| TEXTE DU DOCUMENT |
▼▼▼
Courir pour un ami
Il y a 6 mois un pote, Christophe, me dit : je fais le marathon de Mont St Michel en mai.
Tout d’abord surpris, je lui réponds du tac au tac : je t’accompagne jusqu’au bout. C’était le minimum que je pouvais faire face à une telle détermination. En effet, après quelques années un peu difficiles, Christophe s’est métamorphosé durant cette année. Et c’est avec un sentiment de revanche envers la vie qu’il s’aligne ce 17 Mai à Cancale.
Je le sens tendu, j’essai de lui transmettre un peu de mon expérience de 10 marathon couru ces dernières années : « ne t’inquiète pas, on va se le gérer à la ti’gros ce marathon ».
9H, nous voilà partis et comme par enchantement, les averses du matin ont laissé place à un soleil radieux.
Les premiers kilomètres jusqu’au semi couru en 1H55 se passe merveilleusement bien. Armé de mes deux gourdes, comme un véritable saint-bernard je m’occupe des ravitaillements. Christophe est bien, il vit pleinement ce moment de partage.
La suite se complique, un seul semi d’entrainement durant ces 3 derniers mois est un peu juste et les jambes se font lourdes. Le rythme ralenti en dessous des 10km/h. Ce n’est pas grave, je lui parle.
Cela devient de plus en plus dur, alors me vient l’idée d’appeler nos femmes après le 30ème kilomètres ; Isa me dit qu’elles sont là à l’arrivée armées de nos 7 fils (3 pour moi et 4 pour lui !!!)
Je raccroche et dit à Christophe : « maintenant mon Cricri tu n’as qu’une chose à faire c’est visualiser l’arrivée où t’attendent ta petite femme et tes 4 fils. Tu te rends compte, après tout ce que vous avez traversé, le regard qu’ils auront sur toi » A ce moment je vois Christophe submergé par l’émotion et je me revois 9 mois plus tôt autour du Mont-Blanc où la seule idée de passer la ligne avec ma famille m’a fait soulever des montagnes.
▲▲▲
| EXTRAIT DES DONNÉES |
▼▼▼
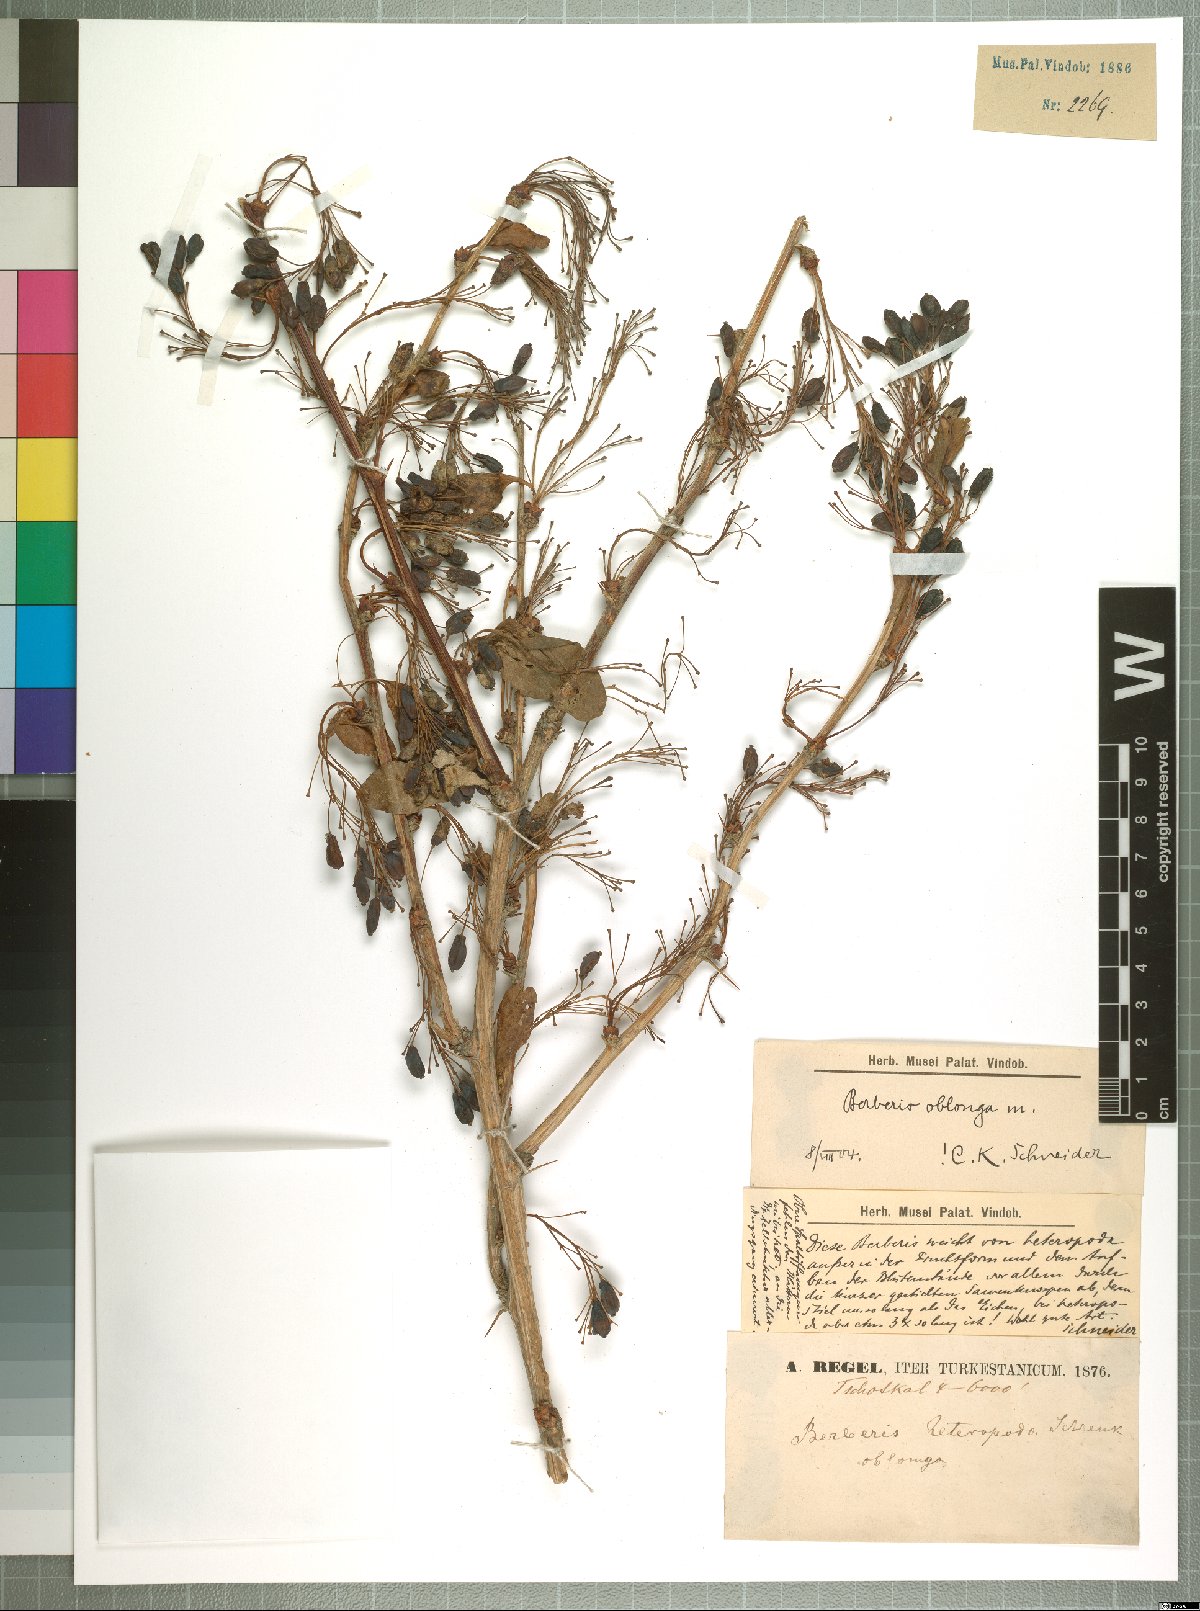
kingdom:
▲▲▲
| LISTE DES TÂCHES |
(1) Répondez aux questions suivantes d'après le texte du document.
(a) Dans quelle ville Christophe prend-il le départ le 17 mai ?
(b) En combien de temps le semi est-il couru ?
(c) Combien de fils a Christophe ?
(2) Traduisez en anglais cette phrase du texte du document : « 9H, nous voilà partis et comme par enchantement, les averses du matin ont laissé place à un soleil radieux. »

| RÉPONSES PAR TÂCHE |
(1)
(a) À Cancale.
(b) En 1H55.
(c) Quatre fils.

(2) At 9 a.m., off we went, and as if by magic, the morning showers gave way to radiant sunshine.